Records for processing:
◇ ◇ ◇
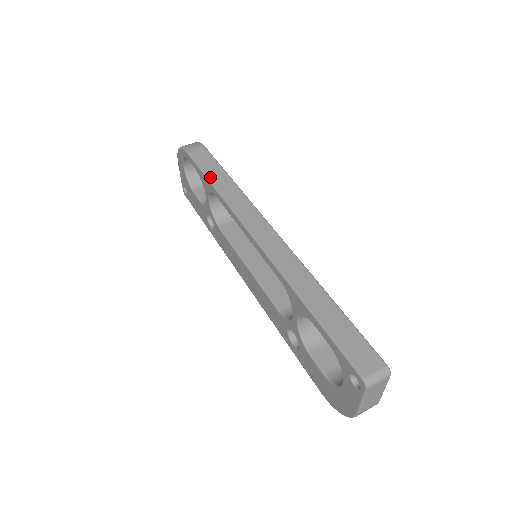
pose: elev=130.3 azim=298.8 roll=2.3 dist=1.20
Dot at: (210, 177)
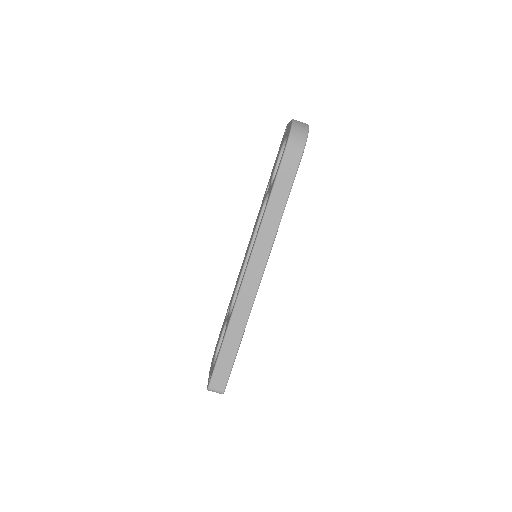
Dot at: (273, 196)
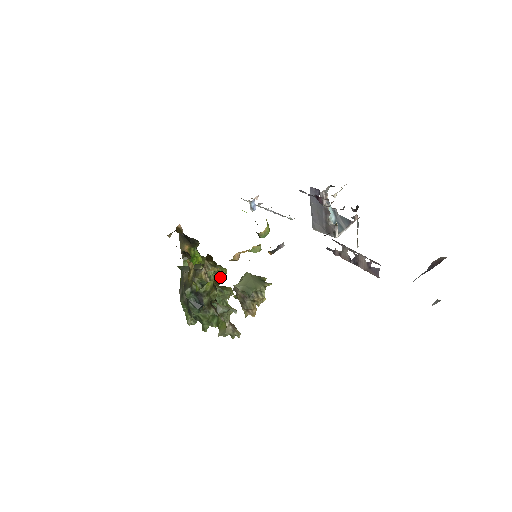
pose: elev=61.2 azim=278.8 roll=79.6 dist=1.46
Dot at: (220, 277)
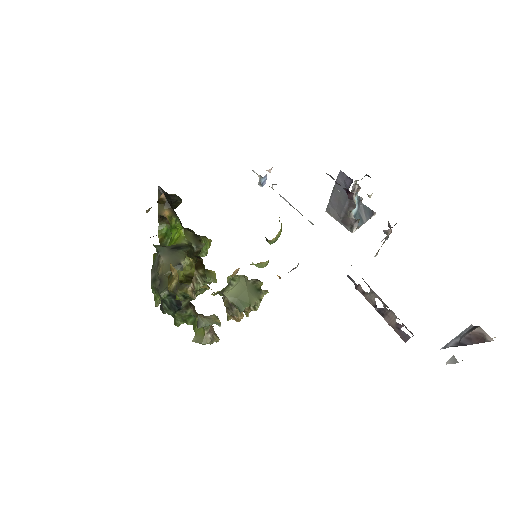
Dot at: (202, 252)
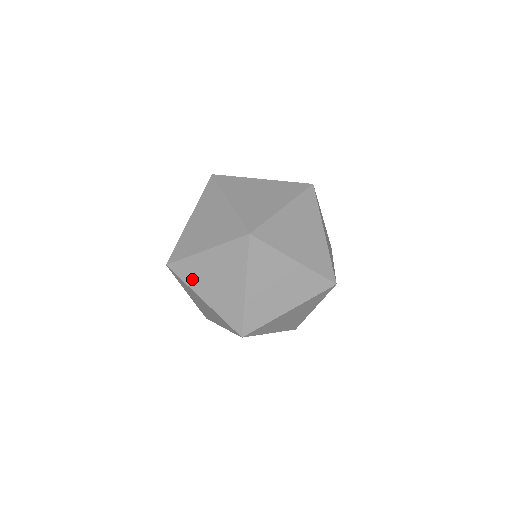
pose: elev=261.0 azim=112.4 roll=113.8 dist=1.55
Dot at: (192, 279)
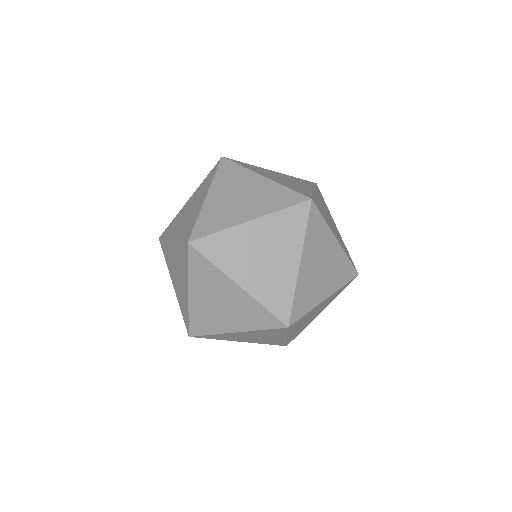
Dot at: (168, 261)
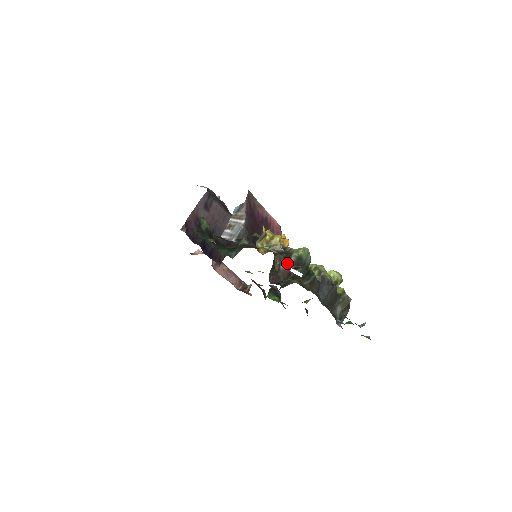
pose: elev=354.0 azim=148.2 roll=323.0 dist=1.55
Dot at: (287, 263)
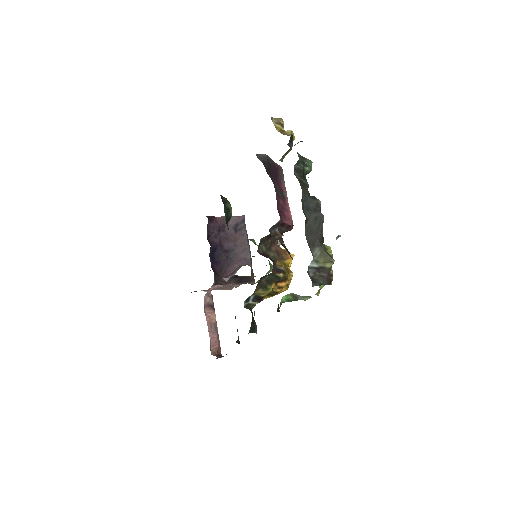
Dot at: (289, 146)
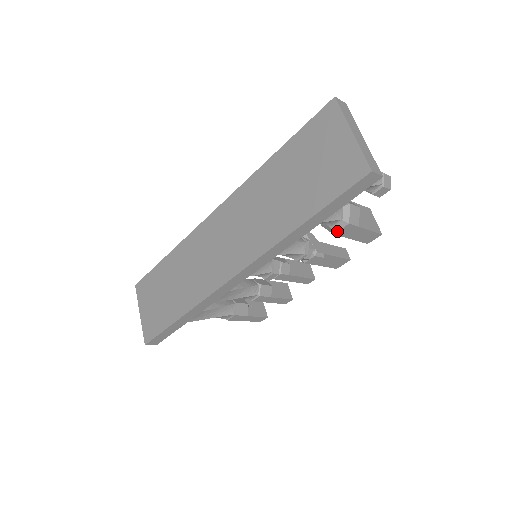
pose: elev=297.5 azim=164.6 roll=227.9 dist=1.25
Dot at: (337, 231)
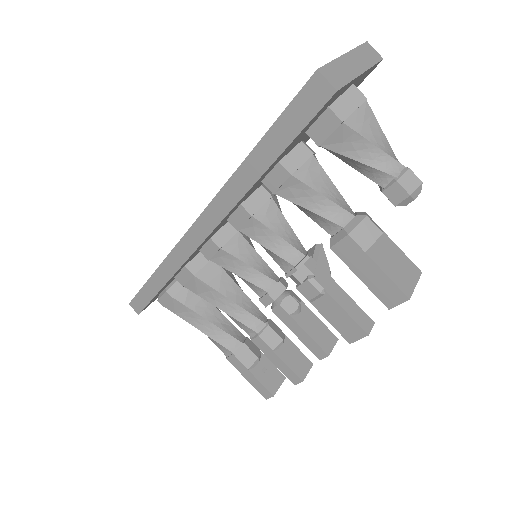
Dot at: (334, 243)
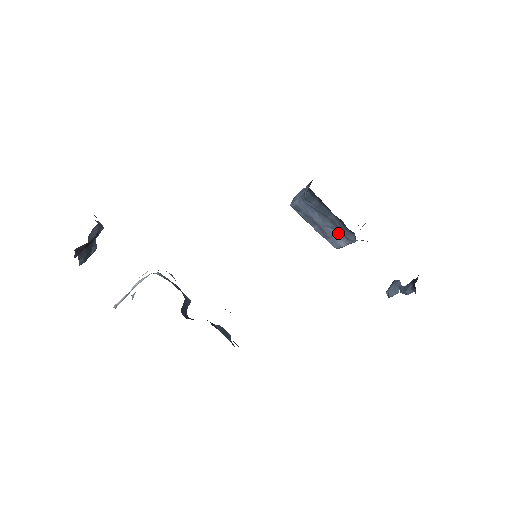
◇ ◇ ◇
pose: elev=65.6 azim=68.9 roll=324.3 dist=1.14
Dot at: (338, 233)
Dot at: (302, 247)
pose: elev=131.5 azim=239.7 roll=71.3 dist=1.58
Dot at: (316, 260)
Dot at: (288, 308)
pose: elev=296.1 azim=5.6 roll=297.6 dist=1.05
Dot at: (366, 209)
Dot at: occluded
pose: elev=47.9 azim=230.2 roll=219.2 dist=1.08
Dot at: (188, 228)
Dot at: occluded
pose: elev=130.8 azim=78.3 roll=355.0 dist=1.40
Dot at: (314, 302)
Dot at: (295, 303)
◇ ◇ ◇
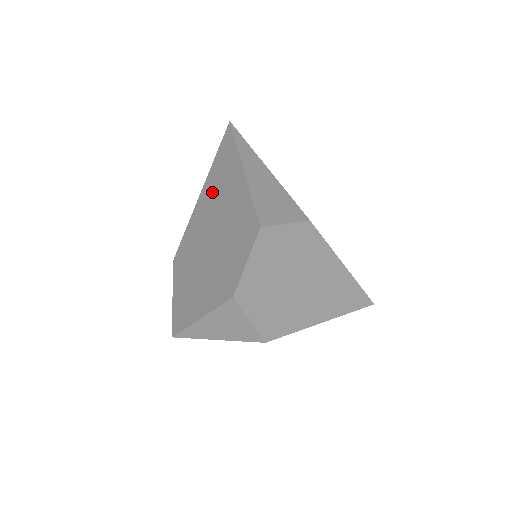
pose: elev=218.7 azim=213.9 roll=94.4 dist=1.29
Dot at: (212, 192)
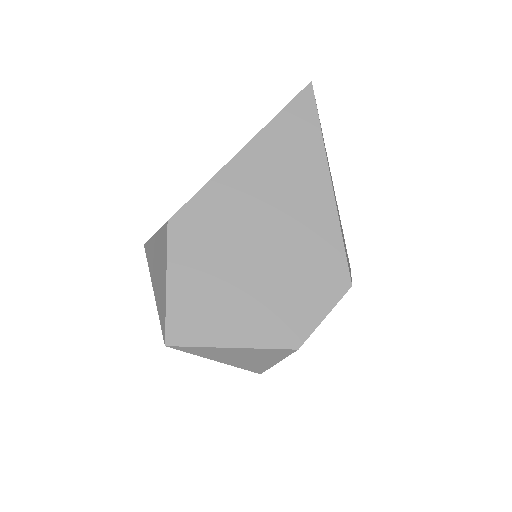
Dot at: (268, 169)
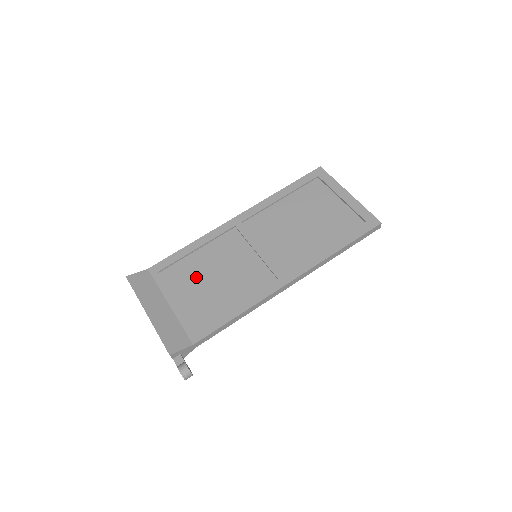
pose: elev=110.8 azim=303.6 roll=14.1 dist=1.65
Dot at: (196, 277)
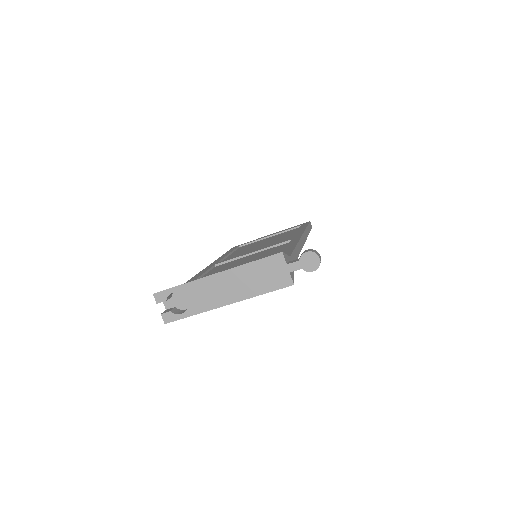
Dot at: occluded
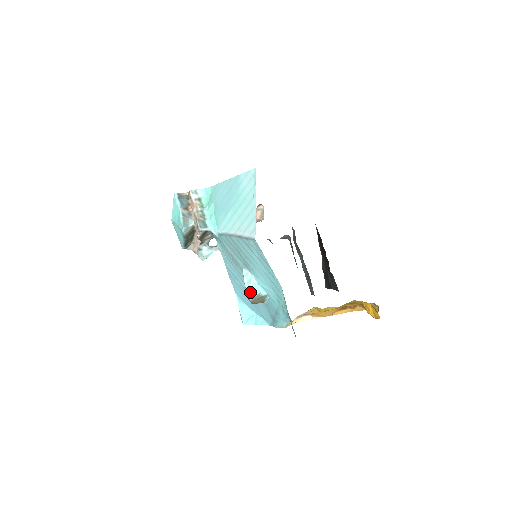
◇ ◇ ◇
The request: Rewrite the records from the line containing "pose: elev=354.0 azim=148.2" through the line containing "Dot at: (334, 243)", including the requests. Offset both x and y of every answer coordinate (the dot's position in the second view) by -117, and omit the pictures.

Problem solution:
pose: elev=354.0 azim=148.2 roll=323.0 dist=1.55
Dot at: (287, 263)
Dot at: (172, 29)
pose: elev=297.5 azim=164.6 roll=227.9 dist=1.25
Dot at: (337, 231)
Dot at: (217, 126)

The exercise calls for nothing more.